• _What you are asked to do_: Transcribe the full listing below, word for word, without pictures.

• _Provided material_:
*** Begin section ***

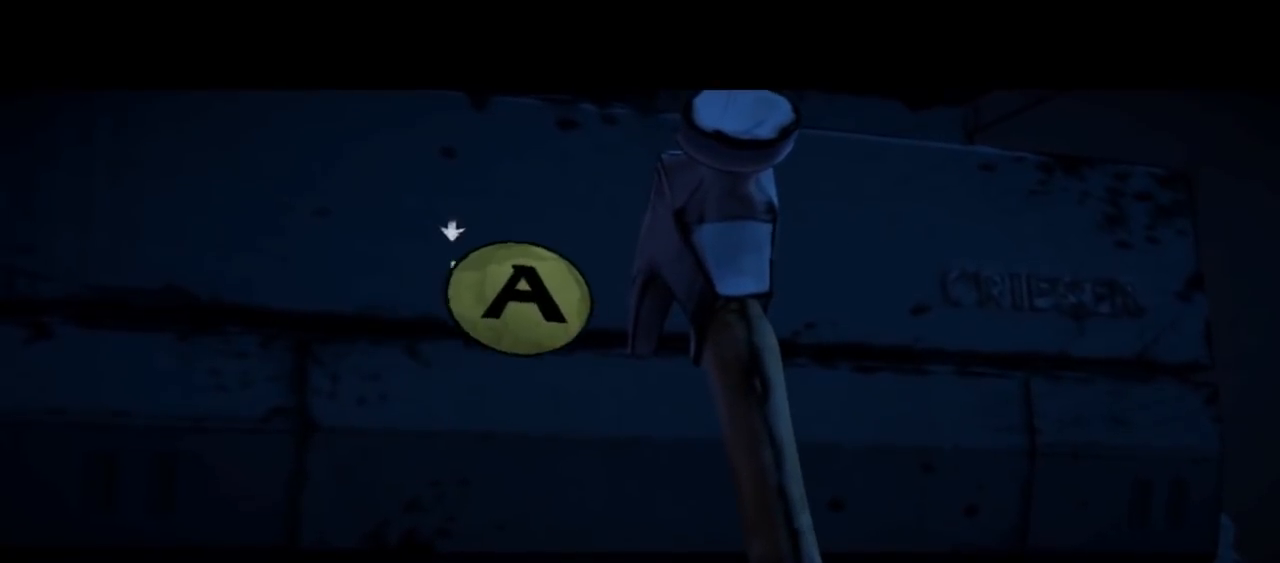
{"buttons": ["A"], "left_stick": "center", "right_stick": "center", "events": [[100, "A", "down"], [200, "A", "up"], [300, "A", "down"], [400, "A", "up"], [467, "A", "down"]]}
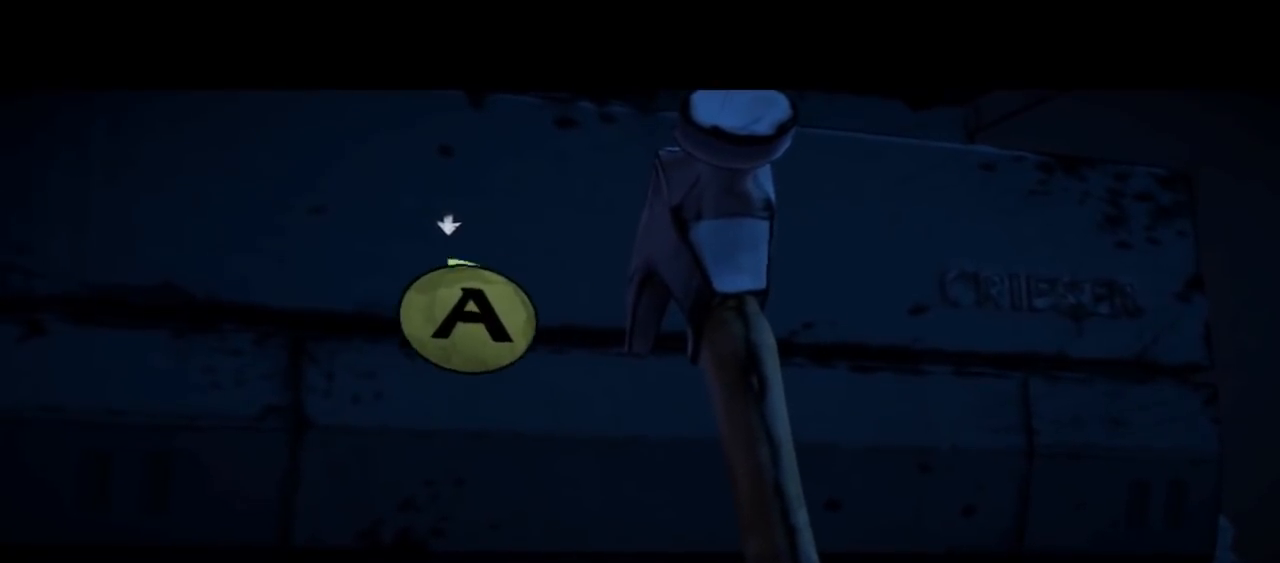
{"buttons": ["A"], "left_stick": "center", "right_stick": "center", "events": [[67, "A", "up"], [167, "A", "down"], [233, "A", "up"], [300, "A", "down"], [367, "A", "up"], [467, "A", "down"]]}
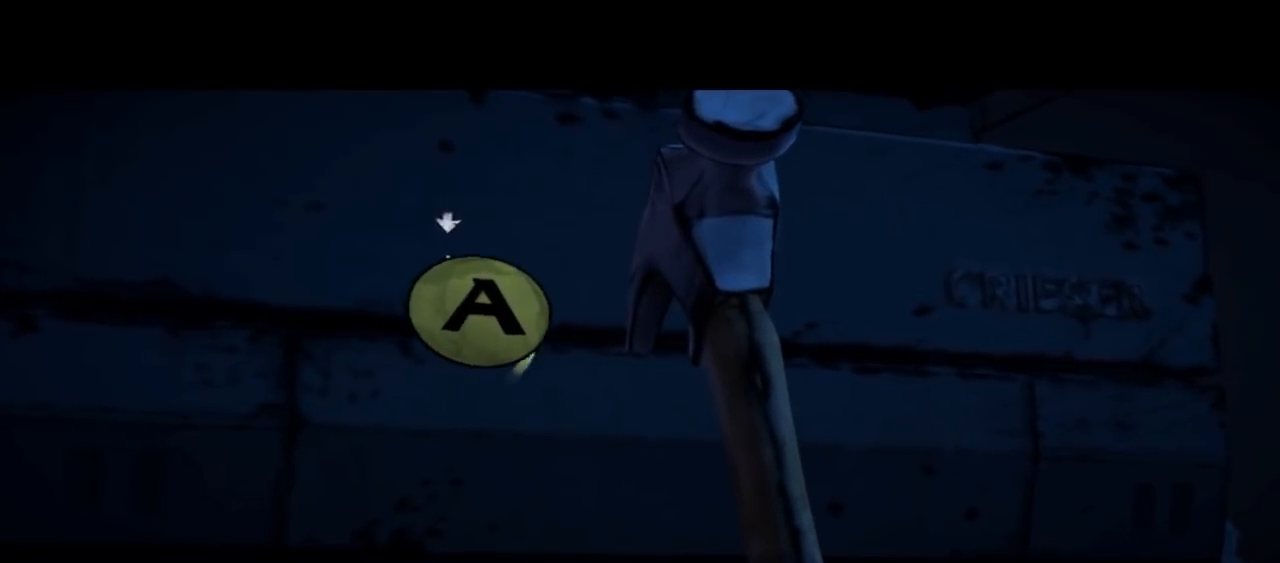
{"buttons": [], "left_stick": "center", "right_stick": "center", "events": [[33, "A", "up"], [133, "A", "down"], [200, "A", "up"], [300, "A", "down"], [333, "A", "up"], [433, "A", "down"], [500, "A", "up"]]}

*** End section ***

• _Response for this exercise_:
{"buttons": ["A"], "left_stick": "center", "right_stick": "center", "events": [[100, "A", "down"], [200, "A", "up"], [300, "A", "down"], [400, "A", "up"], [467, "A", "down"]]}
{"buttons": ["A"], "left_stick": "center", "right_stick": "center", "events": [[67, "A", "up"], [167, "A", "down"], [233, "A", "up"], [300, "A", "down"], [367, "A", "up"], [467, "A", "down"]]}
{"buttons": [], "left_stick": "center", "right_stick": "center", "events": [[33, "A", "up"], [133, "A", "down"], [200, "A", "up"], [300, "A", "down"], [333, "A", "up"], [433, "A", "down"], [500, "A", "up"]]}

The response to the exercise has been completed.